Camat Kelay Toris menyampaikan, mayoritas usulan yang disampaikan masyarakat kampung berkaitan langsung dengan infrastruktur dasar, terutama jalan dan jembatan penghubung antarwilayah. Usulan tersebut merupakan hasil Musrenbang di 14 kampung yang digelar sepanjang Januari 2026.
Salah satu prioritas utama yang kembali diusulkan adalah kelanjutan pembangunan jalan tembus Kampung Long Lanuk menuju ke Kampung Merapun. Ruas ini dinilai strategis karena mampu memangkas jarak tempuh dari sekitar 190 kilometer menjadi kurang lebih 80 kilometer jika tersambung sepenuhnya.
“Kalau jalan tembus ini selesai, konektivitas antar kampung akan jauh lebih cepat dan biaya transportasi masyarakat bisa ditekan,” ujar Toris saat menyampaikan usulan musrenbang Kecamatan Kelay, Selasa (10/2/2026).

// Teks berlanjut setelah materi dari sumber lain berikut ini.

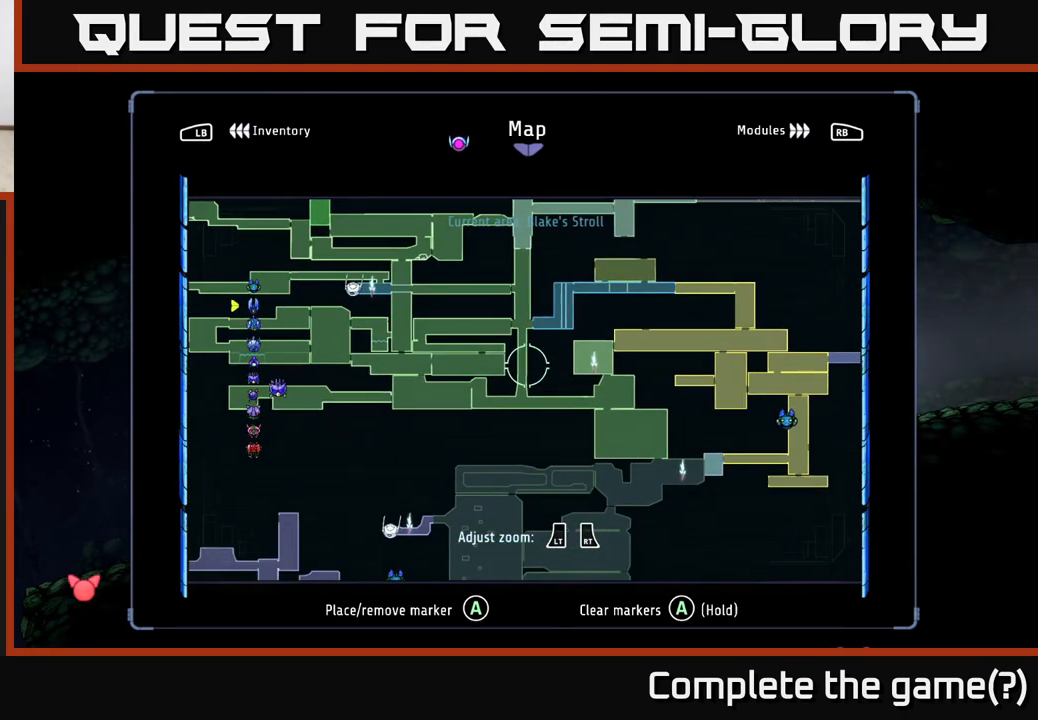
{"buttons": [], "left_stick": "center", "right_stick": "center", "events": [[117, "left_stick", "left"], [267, "left_stick", "up-left"], [417, "left_stick", "center"]]}
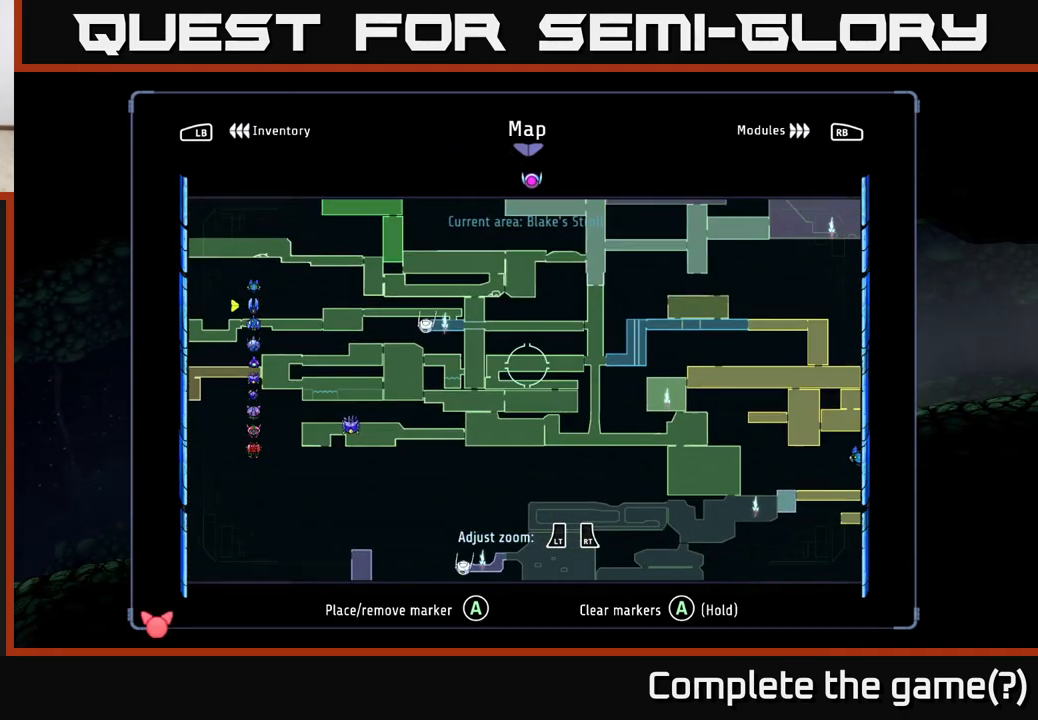
{"buttons": [], "left_stick": "up", "right_stick": "center", "events": [[400, "left_stick", "up"]]}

Selain jalan tembus, masyarakat juga mengusulkan peningkatan jalan poros kampung, termasuk ruas menuju Kampung Panaan dan Merabu. Kondisi jalan yang masih terbatas dinilai menyulitkan mobilitas warga, terutama saat musim hujan.
Di sektor jembatan, lanjutan pembangunan jembatan Sungai Kelay serta jembatan Bailey kembali masuk daftar prioritas. Keberadaan jembatan tersebut sangat dibutuhkan untuk menjamin akses logistik dan keselamatan warga yang selama ini masih bergantung pada jalur darurat.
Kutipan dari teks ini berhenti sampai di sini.